╔══

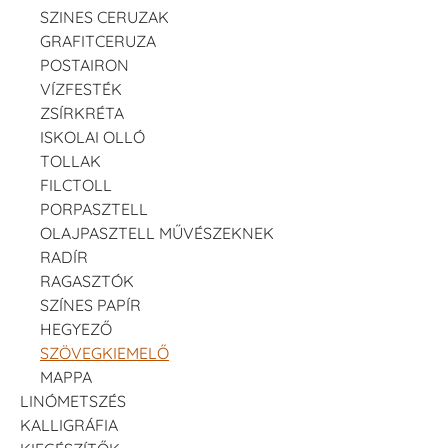
SZINES CERUZAK
GRAFITCERUZA
POSTAIRON
VÍZFESTÉK
ZSÍRKRÉTA
ISKOLAI OLLÓ
TOLLAK
FILCTOLL
PORPASZTELL
OLAJPASZTELL MŰVÉSZEKNEK
RADÍR
RAGASZTÓK
SZÍNES PAPÍR
HEGYEZŐ
SZÖVEGKIEMELŐ
MAPPA
LINÓMETSZÉS
KALLIGRÁFIA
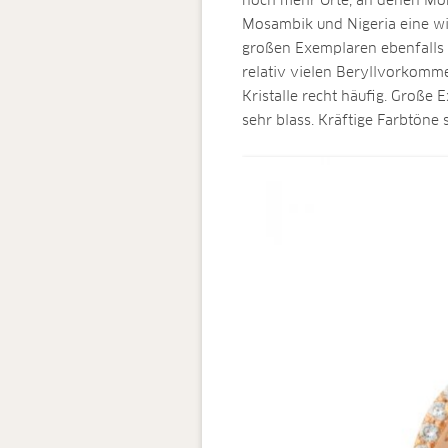
noch mehr Orte, an denen Mor
Mosambik und Nigeria eine wic
großen Exemplaren ebenfalls
relativ vielen Beryllvorkomme
Kristalle recht häufig. Große
sehr blass. Kräftige Farbtöne s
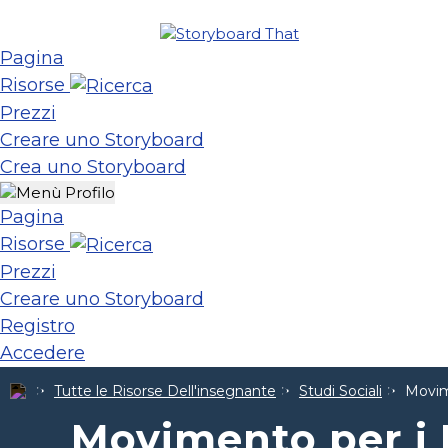
Pagina
Risorse
Prezzi
Creare uno Storyboard
Crea uno Storyboard
Pagina
Risorse
Prezzi
Creare uno Storyboard
Registro
Accedere
Tutte le Risorse Dell'insegnante
Studi Sociali
Movime
Movimento per i Di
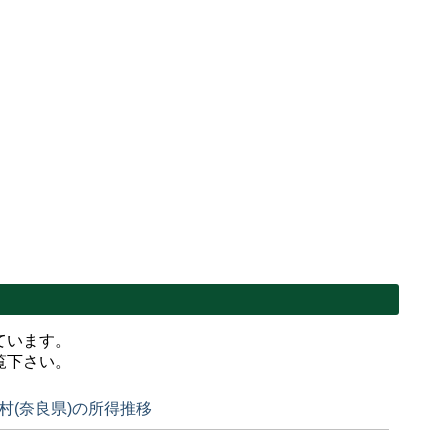
ています。
覧下さい。
村(奈良県)の所得推移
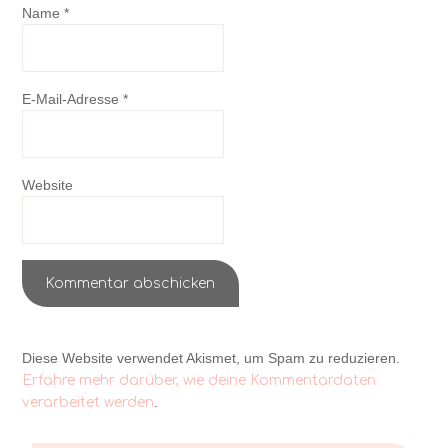
Name
*
E-Mail-Adresse
*
Website
Diese Website verwendet Akismet, um Spam zu reduzieren.
Erfahre mehr darüber, wie deine Kommentardaten
.
verarbeitet werden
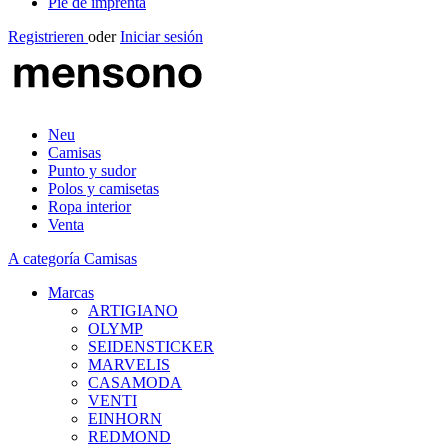
Pie de imprenta
Registrieren
oder
Iniciar sesión
Neu
Camisas
Punto y sudor
Polos y camisetas
Ropa interior
Venta
A categoría Camisas
Marcas
ARTIGIANO
OLYMP
SEIDENSTICKER
MARVELIS
CASAMODA
VENTI
EINHORN
REDMOND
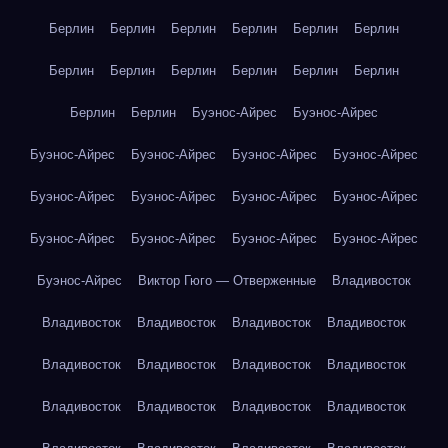
Берлин
Берлин
Берлин
Берлин
Берлин
Берлин
Берлин
Берлин
Берлин
Берлин
Берлин
Берлин
Берлин
Берлин
Буэнос-Айрес
Буэнос-Айрес
Буэнос-Айрес
Буэнос-Айрес
Буэнос-Айрес
Буэнос-Айрес
Буэнос-Айрес
Буэнос-Айрес
Буэнос-Айрес
Буэнос-Айрес
Буэнос-Айрес
Буэнос-Айрес
Буэнос-Айрес
Буэнос-Айрес
Буэнос-Айрес
Виктор Гюго — Отверженные
Владивосток
Владивосток
Владивосток
Владивосток
Владивосток
Владивосток
Владивосток
Владивосток
Владивосток
Владивосток
Владивосток
Владивосток
Владивосток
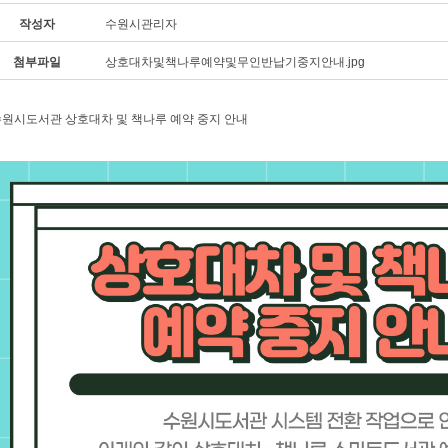
작성자
수원시관리자
첨부파일
상호대차및책나루예약및무인반납기중지안내.jpg
원시도서관 상호대차 및 책나루 예약 중지 안내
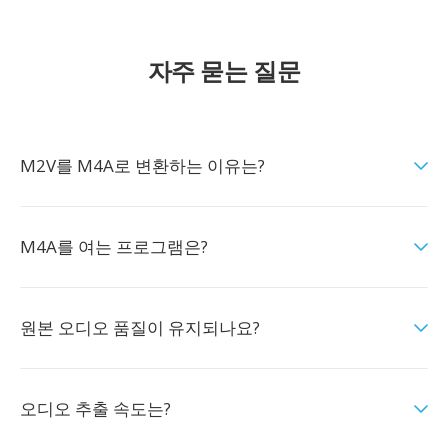
자주 묻는 질문
M2V를 M4A로 변환하는 이유는?
M4A를 여는 프로그램은?
원본 오디오 품질이 유지되나요?
오디오 추출 속도는?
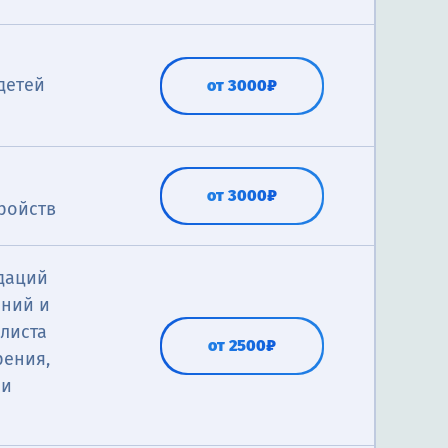
детей
от 3000₽
от 3000₽
ройств
ндаций
аний и
листа
от 2500₽
рения,
 и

╚══

What the task asks: Return exactly the lines from the one containing "Tutte le Risorse Dell'insegnante" through the end of the records, leaving out every picture.

Solution to this exercise:
Tutte le Risorse Dell'insegnante
Studi Sociali
Movime
Movimento per i Di
ています。
覧下さい。
村(奈良県)の所得推移
Name
*
E-Mail-Adresse
*
Website
Diese Website verwendet Akismet, um Spam zu reduzieren.
Erfahre mehr darüber, wie deine Kommentardaten
.
verarbeitet werden
Pie de imprenta
Registrieren
oder
Iniciar sesión
Neu
Camisas
Punto y sudor
Polos y camisetas
Ropa interior
Venta
A categoría Camisas
Marcas
ARTIGIANO
OLYMP
SEIDENSTICKER
MARVELIS
CASAMODA
VENTI
EINHORN
REDMOND
Берлин
Берлин
Берлин
Берлин
Берлин
Берлин
Берлин
Берлин
Берлин
Берлин
Берлин
Берлин
Берлин
Берлин
Буэнос-Айрес
Буэнос-Айрес
Буэнос-Айрес
Буэнос-Айрес
Буэнос-Айрес
Буэнос-Айрес
Буэнос-Айрес
Буэнос-Айрес
Буэнос-Айрес
Буэнос-Айрес
Буэнос-Айрес
Буэнос-Айрес
Буэнос-Айрес
Буэнос-Айрес
Буэнос-Айрес
Виктор Гюго — Отверженные
Владивосток
Владивосток
Владивосток
Владивосток
Владивосток
Владивосток
Владивосток
Владивосток
Владивосток
Владивосток
Владивосток
Владивосток
Владивосток
작성자
수원시관리자
첨부파일
상호대차및책나루예약및무인반납기중지안내.jpg
원시도서관 상호대차 및 책나루 예약 중지 안내
자주 묻는 질문
M2V를 M4A로 변환하는 이유는?
M4A를 여는 프로그램은?
원본 오디오 품질이 유지되나요?
오디오 추출 속도는?
детей
от 3000₽
от 3000₽
ройств
ндаций
аний и
листа
от 2500₽
рения,
 и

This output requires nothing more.